The concept of NTRU was introduced in 1996 by Jeffrey Hoffstein, Jill Pipher, and Joseph H. Silverman. Since its inception, it has undergone significant development by numerous researchers, resulting in multiple variants. The NTRU Key Encapsulation Mechanism (KEM) outlined in this document is based on the Round 3 submission of NIST’s Post-Quantum Cryptography project.

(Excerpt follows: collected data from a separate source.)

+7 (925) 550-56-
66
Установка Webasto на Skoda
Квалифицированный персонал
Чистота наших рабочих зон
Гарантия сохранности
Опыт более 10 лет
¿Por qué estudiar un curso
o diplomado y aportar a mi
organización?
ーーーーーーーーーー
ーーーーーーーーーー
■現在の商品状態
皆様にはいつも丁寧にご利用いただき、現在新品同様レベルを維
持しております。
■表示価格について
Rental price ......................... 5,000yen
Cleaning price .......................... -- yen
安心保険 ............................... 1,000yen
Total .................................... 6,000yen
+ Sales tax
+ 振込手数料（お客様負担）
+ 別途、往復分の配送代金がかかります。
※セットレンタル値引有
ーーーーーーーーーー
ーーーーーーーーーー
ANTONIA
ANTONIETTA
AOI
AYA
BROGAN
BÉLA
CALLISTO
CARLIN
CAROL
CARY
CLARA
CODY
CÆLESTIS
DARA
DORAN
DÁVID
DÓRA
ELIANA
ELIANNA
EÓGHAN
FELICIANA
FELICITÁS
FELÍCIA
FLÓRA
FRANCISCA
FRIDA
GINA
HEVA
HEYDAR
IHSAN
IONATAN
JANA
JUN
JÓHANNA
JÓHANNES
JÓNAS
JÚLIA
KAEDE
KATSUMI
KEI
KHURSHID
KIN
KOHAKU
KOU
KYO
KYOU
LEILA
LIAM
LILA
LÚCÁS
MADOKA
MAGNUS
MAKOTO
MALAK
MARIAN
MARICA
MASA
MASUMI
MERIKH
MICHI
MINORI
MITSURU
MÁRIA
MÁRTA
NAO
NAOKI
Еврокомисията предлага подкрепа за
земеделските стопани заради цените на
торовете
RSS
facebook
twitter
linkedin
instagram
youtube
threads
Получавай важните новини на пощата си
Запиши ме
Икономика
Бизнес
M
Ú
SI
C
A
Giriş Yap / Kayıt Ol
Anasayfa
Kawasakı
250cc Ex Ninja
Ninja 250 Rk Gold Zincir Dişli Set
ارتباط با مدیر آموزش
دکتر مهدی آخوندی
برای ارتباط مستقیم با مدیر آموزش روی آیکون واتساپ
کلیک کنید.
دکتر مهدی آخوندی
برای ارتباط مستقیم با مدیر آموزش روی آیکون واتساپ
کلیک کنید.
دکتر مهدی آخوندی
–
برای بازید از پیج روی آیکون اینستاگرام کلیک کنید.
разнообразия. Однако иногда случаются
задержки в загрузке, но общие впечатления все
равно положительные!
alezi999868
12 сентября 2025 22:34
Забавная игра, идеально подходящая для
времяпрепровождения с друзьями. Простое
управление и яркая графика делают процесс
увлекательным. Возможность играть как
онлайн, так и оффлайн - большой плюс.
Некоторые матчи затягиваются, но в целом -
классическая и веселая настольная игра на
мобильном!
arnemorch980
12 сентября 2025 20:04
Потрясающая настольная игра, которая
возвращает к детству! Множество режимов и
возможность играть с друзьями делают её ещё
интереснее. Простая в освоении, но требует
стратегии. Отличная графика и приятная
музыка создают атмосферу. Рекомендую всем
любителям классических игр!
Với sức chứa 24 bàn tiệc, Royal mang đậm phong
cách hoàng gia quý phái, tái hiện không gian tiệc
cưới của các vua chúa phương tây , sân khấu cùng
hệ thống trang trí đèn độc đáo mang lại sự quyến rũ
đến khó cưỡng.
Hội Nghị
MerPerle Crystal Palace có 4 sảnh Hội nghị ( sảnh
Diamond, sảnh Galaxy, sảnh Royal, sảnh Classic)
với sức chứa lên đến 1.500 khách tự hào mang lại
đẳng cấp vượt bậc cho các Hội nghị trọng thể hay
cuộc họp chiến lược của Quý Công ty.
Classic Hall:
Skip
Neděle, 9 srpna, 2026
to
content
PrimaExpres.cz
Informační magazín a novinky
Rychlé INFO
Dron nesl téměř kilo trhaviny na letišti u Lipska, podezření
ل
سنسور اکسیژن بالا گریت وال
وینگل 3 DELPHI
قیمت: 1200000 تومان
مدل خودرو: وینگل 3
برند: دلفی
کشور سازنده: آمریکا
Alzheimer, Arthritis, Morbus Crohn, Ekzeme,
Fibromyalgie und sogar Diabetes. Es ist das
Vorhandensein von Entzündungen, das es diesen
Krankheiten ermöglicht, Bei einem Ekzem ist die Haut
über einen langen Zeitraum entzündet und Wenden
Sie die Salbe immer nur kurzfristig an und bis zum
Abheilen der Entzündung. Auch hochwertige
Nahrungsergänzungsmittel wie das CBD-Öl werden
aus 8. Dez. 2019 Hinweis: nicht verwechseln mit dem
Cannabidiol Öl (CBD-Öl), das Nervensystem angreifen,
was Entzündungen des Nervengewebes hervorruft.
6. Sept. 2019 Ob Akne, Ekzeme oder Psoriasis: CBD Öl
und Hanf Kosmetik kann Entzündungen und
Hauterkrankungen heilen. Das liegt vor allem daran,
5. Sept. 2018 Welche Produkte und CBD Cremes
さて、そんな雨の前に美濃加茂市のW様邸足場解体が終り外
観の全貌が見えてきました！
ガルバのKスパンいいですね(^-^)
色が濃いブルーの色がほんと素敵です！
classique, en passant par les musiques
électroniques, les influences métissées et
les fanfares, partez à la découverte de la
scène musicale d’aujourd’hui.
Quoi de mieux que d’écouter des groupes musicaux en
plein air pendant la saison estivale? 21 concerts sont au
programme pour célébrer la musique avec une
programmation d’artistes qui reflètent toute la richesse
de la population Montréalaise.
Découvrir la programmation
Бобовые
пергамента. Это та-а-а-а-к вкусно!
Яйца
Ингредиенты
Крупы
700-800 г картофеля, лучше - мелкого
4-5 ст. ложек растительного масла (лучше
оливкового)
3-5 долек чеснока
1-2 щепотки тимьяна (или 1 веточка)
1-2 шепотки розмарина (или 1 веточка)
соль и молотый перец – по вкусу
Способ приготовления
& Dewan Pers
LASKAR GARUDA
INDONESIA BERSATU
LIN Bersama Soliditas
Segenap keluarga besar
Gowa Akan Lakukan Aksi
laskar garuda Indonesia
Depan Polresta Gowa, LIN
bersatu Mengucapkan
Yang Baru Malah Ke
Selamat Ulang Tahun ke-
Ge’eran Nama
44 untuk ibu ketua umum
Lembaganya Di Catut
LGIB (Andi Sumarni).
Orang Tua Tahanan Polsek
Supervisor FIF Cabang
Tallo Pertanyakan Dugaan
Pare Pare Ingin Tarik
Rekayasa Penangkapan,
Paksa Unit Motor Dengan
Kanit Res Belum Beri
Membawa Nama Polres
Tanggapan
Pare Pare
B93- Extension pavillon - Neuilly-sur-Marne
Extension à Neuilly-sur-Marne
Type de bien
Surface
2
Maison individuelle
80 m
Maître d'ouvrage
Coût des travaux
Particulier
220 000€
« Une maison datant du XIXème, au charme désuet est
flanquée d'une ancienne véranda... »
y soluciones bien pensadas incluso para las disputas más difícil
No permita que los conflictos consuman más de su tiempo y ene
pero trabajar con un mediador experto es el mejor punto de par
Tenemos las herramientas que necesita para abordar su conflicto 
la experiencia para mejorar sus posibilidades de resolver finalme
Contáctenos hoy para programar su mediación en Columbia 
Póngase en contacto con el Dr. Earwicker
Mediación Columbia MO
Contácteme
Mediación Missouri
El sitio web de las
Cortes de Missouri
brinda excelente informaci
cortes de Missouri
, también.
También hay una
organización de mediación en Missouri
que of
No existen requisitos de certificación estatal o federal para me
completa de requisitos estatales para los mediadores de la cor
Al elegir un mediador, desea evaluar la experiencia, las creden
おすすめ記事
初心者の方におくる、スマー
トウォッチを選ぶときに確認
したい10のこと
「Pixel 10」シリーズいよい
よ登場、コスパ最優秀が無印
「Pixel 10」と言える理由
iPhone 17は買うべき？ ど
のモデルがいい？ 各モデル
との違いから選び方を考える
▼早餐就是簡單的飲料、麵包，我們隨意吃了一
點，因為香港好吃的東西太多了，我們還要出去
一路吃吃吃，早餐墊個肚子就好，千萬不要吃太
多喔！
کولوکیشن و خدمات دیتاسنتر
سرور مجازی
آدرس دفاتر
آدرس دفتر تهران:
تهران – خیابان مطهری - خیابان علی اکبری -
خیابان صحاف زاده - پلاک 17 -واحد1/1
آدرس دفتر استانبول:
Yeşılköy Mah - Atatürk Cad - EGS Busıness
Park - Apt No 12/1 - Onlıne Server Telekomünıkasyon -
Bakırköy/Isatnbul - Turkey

The term NTRU, in this context, refers to the specific variants on which the KEM is based—namely, NTRU-HPS and NTRU-HRSS. NTRU is constructed using a generic transformation from a deterministic public key encryption (DPKE) scheme into a KEM, achieving a tight IND-CCA security proof in both classical and quantum random oracle model.

Advantages

NTRU offers several advantages.

Well studied

The OW-CPA security of the underlying DPKE is well studied.

Fast

The encapsulation of NTRU-HRSS is faster than that of ML-KEM.

Patent free

All patents related to NTRU have expired.

Flexible

NTRU can be flexibly parameterized to accommodate a wide range of use cases, offering customizable options for security level, key and ciphertext sizes, and computational efficiency.

Compact

The ntruhps2048677 parameter set, which achieves 128-bit security, has public keys and ciphertexts of only 930 bytes.

Simple

The transformation to IND-CCA-secure KEM is simple compared to the Fujisaki-Okamoto transformation taken in many post-quantum KEMs.